Collected data entries:
%%
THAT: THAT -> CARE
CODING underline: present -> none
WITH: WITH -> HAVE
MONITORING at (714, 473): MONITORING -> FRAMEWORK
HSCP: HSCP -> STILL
%%
%%
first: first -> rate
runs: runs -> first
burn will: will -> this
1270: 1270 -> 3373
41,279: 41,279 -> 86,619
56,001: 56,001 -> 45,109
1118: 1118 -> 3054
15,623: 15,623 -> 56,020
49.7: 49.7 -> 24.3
%%
%%
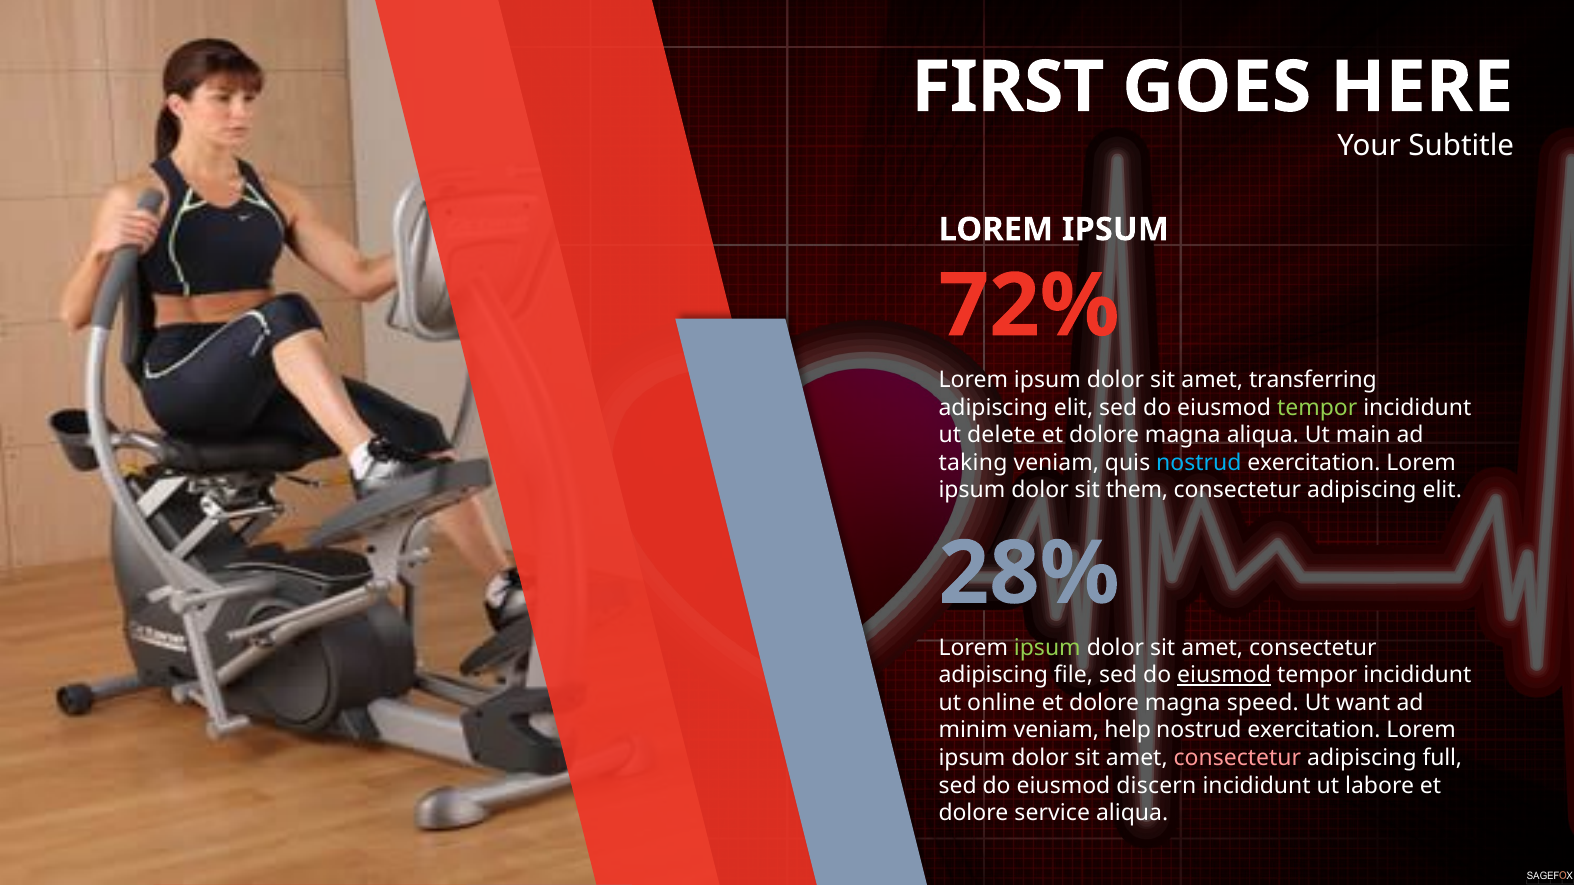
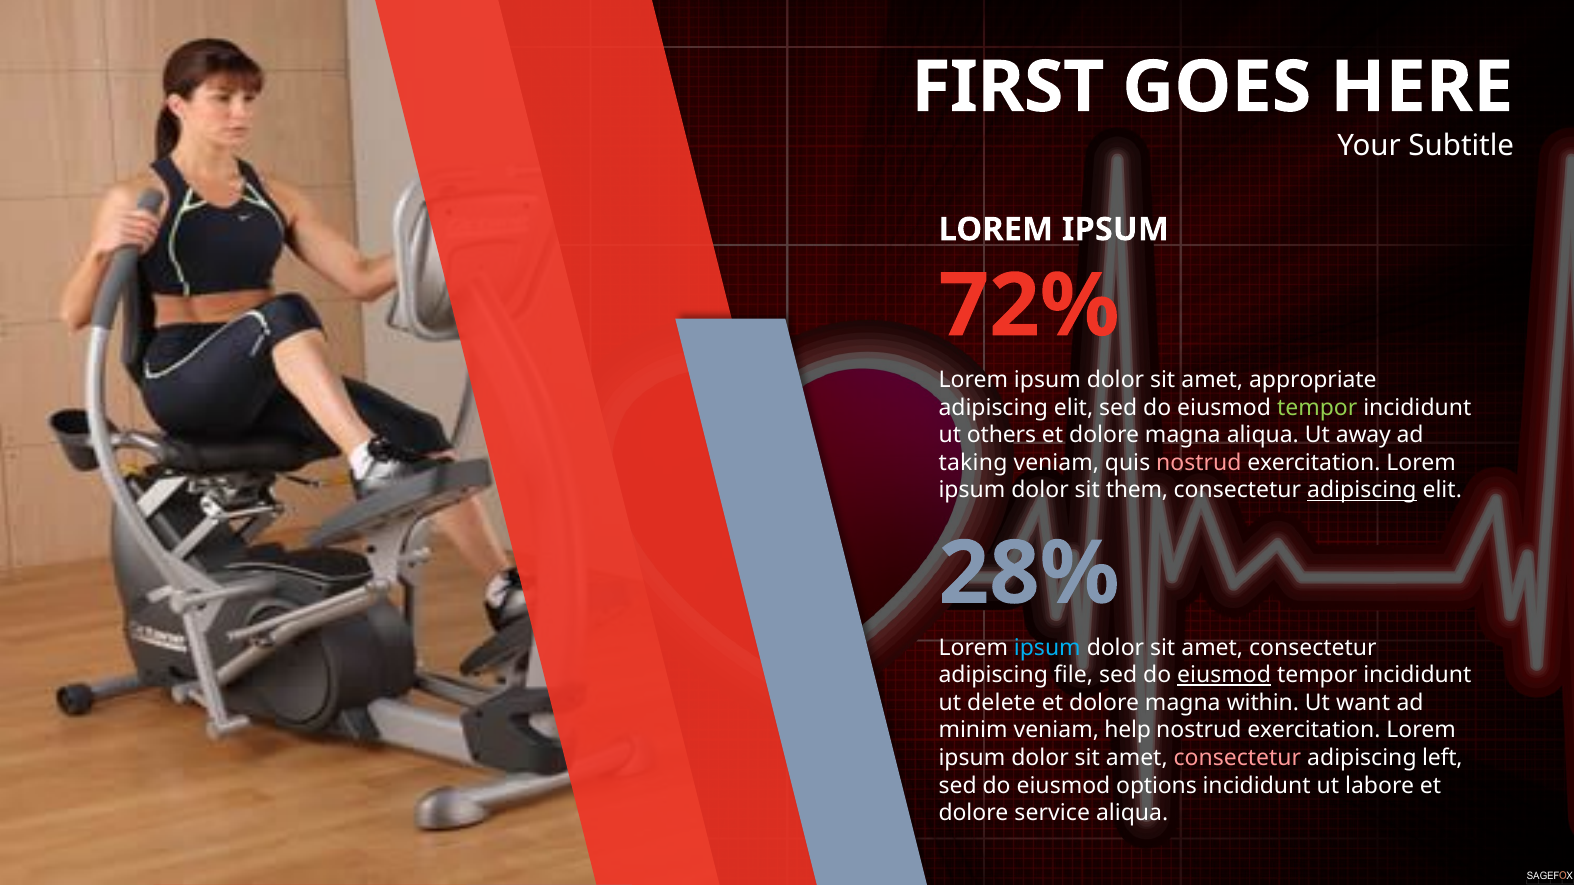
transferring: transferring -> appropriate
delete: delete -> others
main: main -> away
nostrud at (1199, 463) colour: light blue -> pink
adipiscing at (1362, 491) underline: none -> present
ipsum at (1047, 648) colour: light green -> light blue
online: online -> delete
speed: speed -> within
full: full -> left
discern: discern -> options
%%
» **Task requirements**:
Recast the item lines as a JSON list of strings, one string per line, beginning at the line that contains "transferring: transferring -> appropriate" and stopping after the line that contains "discern: discern -> options".

» **Answer to this problem**:
[
  "transferring: transferring -> appropriate",
  "delete: delete -> others",
  "main: main -> away",
  "nostrud at (1199, 463) colour: light blue -> pink",
  "adipiscing at (1362, 491) underline: none -> present",
  "ipsum at (1047, 648) colour: light green -> light blue",
  "online: online -> delete",
  "speed: speed -> within",
  "full: full -> left",
  "discern: discern -> options"
]